|
|
|
|
|
by aeonik
556 days ago
|
|
As long as the speed of light remains constant for all observers, who cares if everyone agrees on simultaneity? Distributed systems don't need to know what time it is, just what happened. Well known systems are implemented this way, and the UI is great, people barely even notice. |
|
Between the posters in this group, we've got some ideals we'd like to meet
a) messages should be displayed as soon as possible when they arrive (this one isn't written much, but I think it's generally agreed)
b) messages should be displayed in a globally consistent order
c) message order should not change after display / newly arrived messages must be at the bottom/top
Unfortunately, we can't meet all these ideals unless instant messaging becomes actually instant instead of just pretty fast messaging subject to the speed of light and other sundry delays.
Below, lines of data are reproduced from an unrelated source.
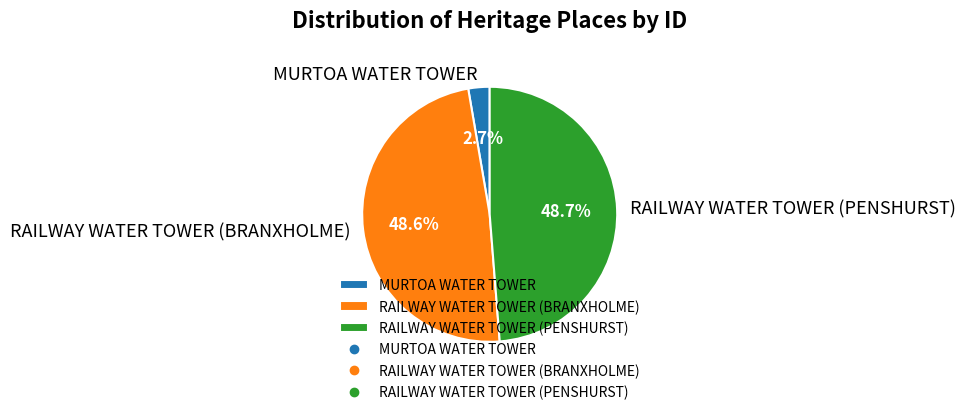

How many slices are in this pie chart?

3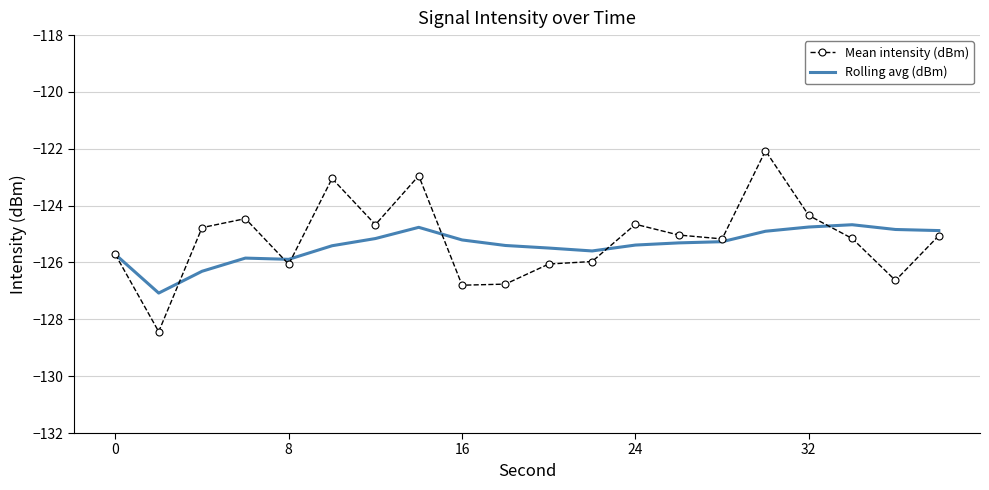

Which series has the largest range (max minus min)?

Mean intensity (dBm)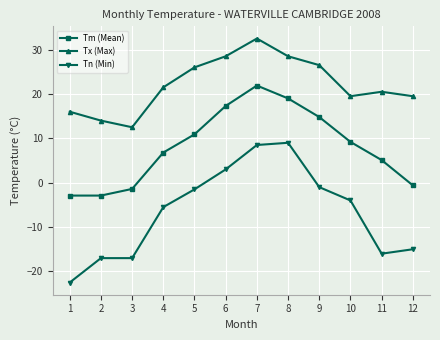

What is the difference between the maximum and minimum values in the Tn (Min) series?

31.5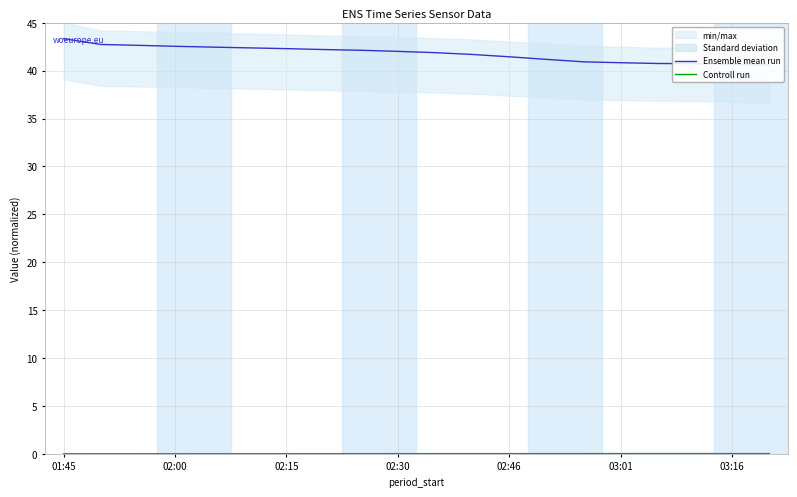

The Controll run series shows 0.0 at 03:01. True or false?

True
You can get all the properties if you serialize messages through some single queue somewhere, but of course that means additional delay and a spof.
You can most likely get b and c if you compromise a, and just don't display messages for long enough that you probably have everything and can order it according to the gloablly consistent ordering algorithm.
If you compromise b, you can definitely do a and c. Messages go to the end when received. Easy peasy. You can't leave placeholders for messages that will be sorted earlier but haven't arrived yet, because you generally won't know they exist until they arrive; although there are some cases where you could know. If a user receives message X and sends message Y, but due to delays and what not, you receive Y before X ... Y could indicate the presence of X, and a reciever who gets Y first could reserve a place for X... but that doesn't work for simultaneous messages.
If you compromise c, you can do a and b, messages are inserted into the ordered list on arrival based on the consensus ordering algorithm. Easy enough.
Of course, there's not widespread agreement on b and c. So half of the thread is people saying b is clearly non-negotiable, another half is saying c is clearly non-negotiable, and the other half is saying why can't we just have everything we want.